__Given instruction__. Copy every line of the material below without changing a single character, and keep the lines in their original order.

__Stored rows__.
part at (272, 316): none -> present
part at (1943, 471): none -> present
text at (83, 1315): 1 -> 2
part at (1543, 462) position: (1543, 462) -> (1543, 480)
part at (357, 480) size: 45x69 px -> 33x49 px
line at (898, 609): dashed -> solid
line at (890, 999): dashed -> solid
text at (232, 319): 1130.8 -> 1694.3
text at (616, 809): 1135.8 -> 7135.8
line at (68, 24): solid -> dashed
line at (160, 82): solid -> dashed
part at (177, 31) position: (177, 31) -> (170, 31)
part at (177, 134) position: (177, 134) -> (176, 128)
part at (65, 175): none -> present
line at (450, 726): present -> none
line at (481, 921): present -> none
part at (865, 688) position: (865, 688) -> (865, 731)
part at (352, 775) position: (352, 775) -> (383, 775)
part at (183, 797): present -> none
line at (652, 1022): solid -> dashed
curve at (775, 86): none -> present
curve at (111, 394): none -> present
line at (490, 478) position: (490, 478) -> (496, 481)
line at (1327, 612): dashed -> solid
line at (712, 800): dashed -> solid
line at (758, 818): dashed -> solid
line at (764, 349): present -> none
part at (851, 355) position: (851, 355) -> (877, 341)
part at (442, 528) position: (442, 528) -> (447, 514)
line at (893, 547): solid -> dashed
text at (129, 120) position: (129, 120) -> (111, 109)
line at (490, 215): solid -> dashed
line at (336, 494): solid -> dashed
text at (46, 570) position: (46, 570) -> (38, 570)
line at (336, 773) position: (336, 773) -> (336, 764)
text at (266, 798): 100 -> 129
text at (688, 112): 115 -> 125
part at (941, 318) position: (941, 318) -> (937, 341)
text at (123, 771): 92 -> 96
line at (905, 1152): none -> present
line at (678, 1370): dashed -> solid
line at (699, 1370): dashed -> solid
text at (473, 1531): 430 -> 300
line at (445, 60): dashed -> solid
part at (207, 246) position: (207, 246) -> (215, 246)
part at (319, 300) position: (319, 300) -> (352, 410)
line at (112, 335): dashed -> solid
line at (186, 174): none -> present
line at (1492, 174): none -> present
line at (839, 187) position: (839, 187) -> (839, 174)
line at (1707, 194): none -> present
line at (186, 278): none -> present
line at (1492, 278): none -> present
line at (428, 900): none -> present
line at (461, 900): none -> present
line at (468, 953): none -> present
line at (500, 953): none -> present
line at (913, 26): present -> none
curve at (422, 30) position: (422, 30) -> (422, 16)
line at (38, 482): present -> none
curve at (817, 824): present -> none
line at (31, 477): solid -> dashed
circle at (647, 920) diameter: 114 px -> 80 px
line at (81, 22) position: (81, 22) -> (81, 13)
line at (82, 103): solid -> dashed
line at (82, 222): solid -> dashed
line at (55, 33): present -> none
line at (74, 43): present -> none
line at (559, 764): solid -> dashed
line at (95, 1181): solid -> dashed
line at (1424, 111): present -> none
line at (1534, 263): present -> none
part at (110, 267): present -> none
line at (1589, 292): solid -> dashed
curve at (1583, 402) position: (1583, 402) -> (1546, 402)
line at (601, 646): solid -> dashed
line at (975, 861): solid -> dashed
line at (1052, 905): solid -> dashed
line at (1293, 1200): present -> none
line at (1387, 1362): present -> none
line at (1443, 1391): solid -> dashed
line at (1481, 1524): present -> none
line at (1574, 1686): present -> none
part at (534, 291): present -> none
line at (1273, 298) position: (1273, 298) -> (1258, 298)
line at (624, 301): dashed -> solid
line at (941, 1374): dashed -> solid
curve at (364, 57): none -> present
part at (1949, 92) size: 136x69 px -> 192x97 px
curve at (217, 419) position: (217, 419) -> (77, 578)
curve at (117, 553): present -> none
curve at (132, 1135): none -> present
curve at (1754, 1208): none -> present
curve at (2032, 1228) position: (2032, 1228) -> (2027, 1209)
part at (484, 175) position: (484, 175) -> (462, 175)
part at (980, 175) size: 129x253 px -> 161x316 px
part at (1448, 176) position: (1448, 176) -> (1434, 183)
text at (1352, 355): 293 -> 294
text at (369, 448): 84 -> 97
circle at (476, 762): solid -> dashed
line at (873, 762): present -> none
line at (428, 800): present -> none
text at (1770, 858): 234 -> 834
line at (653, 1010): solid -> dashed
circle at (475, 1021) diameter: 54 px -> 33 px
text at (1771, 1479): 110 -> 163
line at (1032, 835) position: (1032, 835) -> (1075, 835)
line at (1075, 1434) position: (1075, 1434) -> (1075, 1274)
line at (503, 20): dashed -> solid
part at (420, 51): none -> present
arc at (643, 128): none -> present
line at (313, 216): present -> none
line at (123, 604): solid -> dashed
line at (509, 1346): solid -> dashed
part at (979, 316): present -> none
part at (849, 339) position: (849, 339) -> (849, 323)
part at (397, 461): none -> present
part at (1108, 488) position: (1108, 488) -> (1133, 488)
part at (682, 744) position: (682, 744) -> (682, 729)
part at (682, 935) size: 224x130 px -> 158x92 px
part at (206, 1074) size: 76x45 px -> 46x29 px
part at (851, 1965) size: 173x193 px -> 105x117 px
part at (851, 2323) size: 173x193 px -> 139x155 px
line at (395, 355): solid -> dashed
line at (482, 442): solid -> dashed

__Response to this exercise__.
part at (272, 316): none -> present
part at (1943, 471): none -> present
text at (83, 1315): 1 -> 2
part at (1543, 462) position: (1543, 462) -> (1543, 480)
part at (357, 480) size: 45x69 px -> 33x49 px
line at (898, 609): dashed -> solid
line at (890, 999): dashed -> solid
text at (232, 319): 1130.8 -> 1694.3
text at (616, 809): 1135.8 -> 7135.8
line at (68, 24): solid -> dashed
line at (160, 82): solid -> dashed
part at (177, 31) position: (177, 31) -> (170, 31)
part at (177, 134) position: (177, 134) -> (176, 128)
part at (65, 175): none -> present
line at (450, 726): present -> none
line at (481, 921): present -> none
part at (865, 688) position: (865, 688) -> (865, 731)
part at (352, 775) position: (352, 775) -> (383, 775)
part at (183, 797): present -> none
line at (652, 1022): solid -> dashed
curve at (775, 86): none -> present
curve at (111, 394): none -> present
line at (490, 478) position: (490, 478) -> (496, 481)
line at (1327, 612): dashed -> solid
line at (712, 800): dashed -> solid
line at (758, 818): dashed -> solid
line at (764, 349): present -> none
part at (851, 355) position: (851, 355) -> (877, 341)
part at (442, 528) position: (442, 528) -> (447, 514)
line at (893, 547): solid -> dashed
text at (129, 120) position: (129, 120) -> (111, 109)
line at (490, 215): solid -> dashed
line at (336, 494): solid -> dashed
text at (46, 570) position: (46, 570) -> (38, 570)
line at (336, 773) position: (336, 773) -> (336, 764)
text at (266, 798): 100 -> 129
text at (688, 112): 115 -> 125
part at (941, 318) position: (941, 318) -> (937, 341)
text at (123, 771): 92 -> 96
line at (905, 1152): none -> present
line at (678, 1370): dashed -> solid
line at (699, 1370): dashed -> solid
text at (473, 1531): 430 -> 300
line at (445, 60): dashed -> solid
part at (207, 246) position: (207, 246) -> (215, 246)
part at (319, 300) position: (319, 300) -> (352, 410)
line at (112, 335): dashed -> solid
line at (186, 174): none -> present
line at (1492, 174): none -> present
line at (839, 187) position: (839, 187) -> (839, 174)
line at (1707, 194): none -> present
line at (186, 278): none -> present
line at (1492, 278): none -> present
line at (428, 900): none -> present
line at (461, 900): none -> present
line at (468, 953): none -> present
line at (500, 953): none -> present
line at (913, 26): present -> none
curve at (422, 30) position: (422, 30) -> (422, 16)
line at (38, 482): present -> none
curve at (817, 824): present -> none
line at (31, 477): solid -> dashed
circle at (647, 920) diameter: 114 px -> 80 px
line at (81, 22) position: (81, 22) -> (81, 13)
line at (82, 103): solid -> dashed
line at (82, 222): solid -> dashed
line at (55, 33): present -> none
line at (74, 43): present -> none
line at (559, 764): solid -> dashed
line at (95, 1181): solid -> dashed
line at (1424, 111): present -> none
line at (1534, 263): present -> none
part at (110, 267): present -> none
line at (1589, 292): solid -> dashed
curve at (1583, 402) position: (1583, 402) -> (1546, 402)
line at (601, 646): solid -> dashed
line at (975, 861): solid -> dashed
line at (1052, 905): solid -> dashed
line at (1293, 1200): present -> none
line at (1387, 1362): present -> none
line at (1443, 1391): solid -> dashed
line at (1481, 1524): present -> none
line at (1574, 1686): present -> none
part at (534, 291): present -> none
line at (1273, 298) position: (1273, 298) -> (1258, 298)
line at (624, 301): dashed -> solid
line at (941, 1374): dashed -> solid
curve at (364, 57): none -> present
part at (1949, 92) size: 136x69 px -> 192x97 px
curve at (217, 419) position: (217, 419) -> (77, 578)
curve at (117, 553): present -> none
curve at (132, 1135): none -> present
curve at (1754, 1208): none -> present
curve at (2032, 1228) position: (2032, 1228) -> (2027, 1209)
part at (484, 175) position: (484, 175) -> (462, 175)
part at (980, 175) size: 129x253 px -> 161x316 px
part at (1448, 176) position: (1448, 176) -> (1434, 183)
text at (1352, 355): 293 -> 294
text at (369, 448): 84 -> 97
circle at (476, 762): solid -> dashed
line at (873, 762): present -> none
line at (428, 800): present -> none
text at (1770, 858): 234 -> 834
line at (653, 1010): solid -> dashed
circle at (475, 1021) diameter: 54 px -> 33 px
text at (1771, 1479): 110 -> 163
line at (1032, 835) position: (1032, 835) -> (1075, 835)
line at (1075, 1434) position: (1075, 1434) -> (1075, 1274)
line at (503, 20): dashed -> solid
part at (420, 51): none -> present
arc at (643, 128): none -> present
line at (313, 216): present -> none
line at (123, 604): solid -> dashed
line at (509, 1346): solid -> dashed
part at (979, 316): present -> none
part at (849, 339) position: (849, 339) -> (849, 323)
part at (397, 461): none -> present
part at (1108, 488) position: (1108, 488) -> (1133, 488)
part at (682, 744) position: (682, 744) -> (682, 729)
part at (682, 935) size: 224x130 px -> 158x92 px
part at (206, 1074) size: 76x45 px -> 46x29 px
part at (851, 1965) size: 173x193 px -> 105x117 px
part at (851, 2323) size: 173x193 px -> 139x155 px
line at (395, 355): solid -> dashed
line at (482, 442): solid -> dashed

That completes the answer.